The causes of hyponatraemia can be classified in terms of the patient’s extracellular fluid status and urine sodium concentration.
|Urine [Na+] <20mmol||Vomiting
|Acute fluid overload
|Congestive Cardiac Failure*
|Urine [Na+] >20mmol||Diuretics||SIADH||Acute Tubular Necrosis|
*Beware many of these patients may also be on diuretics and consequently have a high urinary sodium concentration.
Fluid retention is seen as part of stress response to surgery. There is an increase in hypothalamic-pituitary hormone secretion, resulting in increased cortisol and ADH release. The resulting free water reabsorption in excess of sodium results in a hyponatraemia.
In addition, surgical patients receive significant volumes of intravenous fluid during the perioperative period. If the fluid used is dextrose solution (especially if excessive or prolonged use), this will cause a dilutional effect to the body’s serum sodium levels.
Mild hyponatraemia is commonly asymptomatic.
Severe hyponatraemia can present with predominantly neurological signs, such as malaise, headache, and confusion, before progressing to reduced consciousness and seizures.
Post-operative hyponatraemia requires careful fluid balance.
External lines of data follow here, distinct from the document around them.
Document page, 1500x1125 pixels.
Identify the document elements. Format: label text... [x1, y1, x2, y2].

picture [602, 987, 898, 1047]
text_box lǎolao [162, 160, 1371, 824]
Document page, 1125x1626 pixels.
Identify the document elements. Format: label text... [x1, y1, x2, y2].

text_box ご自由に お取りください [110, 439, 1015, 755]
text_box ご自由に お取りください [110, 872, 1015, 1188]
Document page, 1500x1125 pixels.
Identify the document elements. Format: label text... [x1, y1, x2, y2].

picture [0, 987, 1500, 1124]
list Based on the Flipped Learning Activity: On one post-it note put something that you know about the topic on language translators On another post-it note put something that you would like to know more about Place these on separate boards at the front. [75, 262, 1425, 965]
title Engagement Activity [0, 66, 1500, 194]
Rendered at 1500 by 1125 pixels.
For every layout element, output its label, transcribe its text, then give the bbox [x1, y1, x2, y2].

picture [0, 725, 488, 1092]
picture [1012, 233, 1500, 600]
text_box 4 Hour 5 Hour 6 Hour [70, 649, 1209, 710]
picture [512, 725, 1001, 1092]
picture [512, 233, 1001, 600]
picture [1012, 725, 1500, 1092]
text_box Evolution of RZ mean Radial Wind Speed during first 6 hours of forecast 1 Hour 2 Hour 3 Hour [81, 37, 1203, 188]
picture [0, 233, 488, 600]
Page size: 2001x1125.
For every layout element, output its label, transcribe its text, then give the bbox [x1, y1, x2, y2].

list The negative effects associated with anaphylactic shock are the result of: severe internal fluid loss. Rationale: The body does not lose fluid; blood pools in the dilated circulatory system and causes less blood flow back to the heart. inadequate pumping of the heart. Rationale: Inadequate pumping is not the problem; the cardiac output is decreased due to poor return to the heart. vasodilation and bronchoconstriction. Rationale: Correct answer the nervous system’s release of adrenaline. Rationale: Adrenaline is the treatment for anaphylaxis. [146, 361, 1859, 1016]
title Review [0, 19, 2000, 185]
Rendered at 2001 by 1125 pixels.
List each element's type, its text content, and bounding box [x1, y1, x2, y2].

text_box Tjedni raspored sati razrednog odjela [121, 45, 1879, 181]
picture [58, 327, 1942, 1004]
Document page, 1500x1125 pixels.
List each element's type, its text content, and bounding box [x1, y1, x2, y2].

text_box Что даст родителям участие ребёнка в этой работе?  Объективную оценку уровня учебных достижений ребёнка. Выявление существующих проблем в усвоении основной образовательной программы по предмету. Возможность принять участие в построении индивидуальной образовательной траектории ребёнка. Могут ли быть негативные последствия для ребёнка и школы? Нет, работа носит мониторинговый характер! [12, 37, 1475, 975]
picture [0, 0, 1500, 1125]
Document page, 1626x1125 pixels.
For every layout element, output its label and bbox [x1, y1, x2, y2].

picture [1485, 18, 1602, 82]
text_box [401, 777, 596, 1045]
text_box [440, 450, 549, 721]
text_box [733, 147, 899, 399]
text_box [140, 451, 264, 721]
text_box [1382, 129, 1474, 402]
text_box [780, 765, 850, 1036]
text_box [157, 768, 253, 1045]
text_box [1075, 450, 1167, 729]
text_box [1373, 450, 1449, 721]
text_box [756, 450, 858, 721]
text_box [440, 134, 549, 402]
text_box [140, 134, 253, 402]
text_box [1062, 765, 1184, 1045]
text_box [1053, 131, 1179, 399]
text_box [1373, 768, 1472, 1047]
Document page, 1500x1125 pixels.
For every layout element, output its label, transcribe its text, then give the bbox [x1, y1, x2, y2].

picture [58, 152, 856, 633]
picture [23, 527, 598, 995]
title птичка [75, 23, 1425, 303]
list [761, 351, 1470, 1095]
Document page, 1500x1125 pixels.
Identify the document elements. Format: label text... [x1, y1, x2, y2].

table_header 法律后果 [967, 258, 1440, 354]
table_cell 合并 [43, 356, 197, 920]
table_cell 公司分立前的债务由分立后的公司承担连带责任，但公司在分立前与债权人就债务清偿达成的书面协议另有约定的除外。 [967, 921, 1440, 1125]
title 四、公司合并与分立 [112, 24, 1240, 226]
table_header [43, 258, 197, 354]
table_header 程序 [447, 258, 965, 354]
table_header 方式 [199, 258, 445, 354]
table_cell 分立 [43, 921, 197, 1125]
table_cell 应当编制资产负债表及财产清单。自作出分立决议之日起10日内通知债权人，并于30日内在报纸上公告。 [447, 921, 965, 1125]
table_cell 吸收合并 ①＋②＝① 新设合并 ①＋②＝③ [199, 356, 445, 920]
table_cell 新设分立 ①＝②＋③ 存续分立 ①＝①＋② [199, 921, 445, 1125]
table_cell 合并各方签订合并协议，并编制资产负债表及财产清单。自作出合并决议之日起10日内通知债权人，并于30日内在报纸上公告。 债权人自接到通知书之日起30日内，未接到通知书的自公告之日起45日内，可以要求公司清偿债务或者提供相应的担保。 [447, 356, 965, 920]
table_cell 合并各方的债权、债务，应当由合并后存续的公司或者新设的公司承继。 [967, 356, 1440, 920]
Start close fluid monitoring, catheterising if necessary; this is particularly important during the intraoperative and post-operative period.
IV fluids (0.9% sodium chloride or Hartmann’s) are generally advised over enteral hydration for the hyponatraemic patient, as they will provide a greater control to the serum electrolyte levels. Monitor renal function and electrolyte levels regularly, as potential derangement may occur during any fluid redistribution during your management.
If the cause is unknown or evidence of prolonged and marked hyponatraemia, urine osmolality and sodium concentration should be measured to inform additional diagnosis.
Central Pontine Myelinolysis
In individuals with a chronic hyponatraemia, rapid sodium correction can cause central pontine myelinolysis.
This is a neurological condition, whereby a large change in extracellular osmolarity causes damage to the myelin sheaths of the nerves of the brainstem. Patients can initially present with confusion and balance problems, before developing pseudobulbar palsy and quadriplegia.
It is mainly diagnosed via head MRI. There is no curative treatment therefore management is typically symptomatic. It can lead to serious long term disability.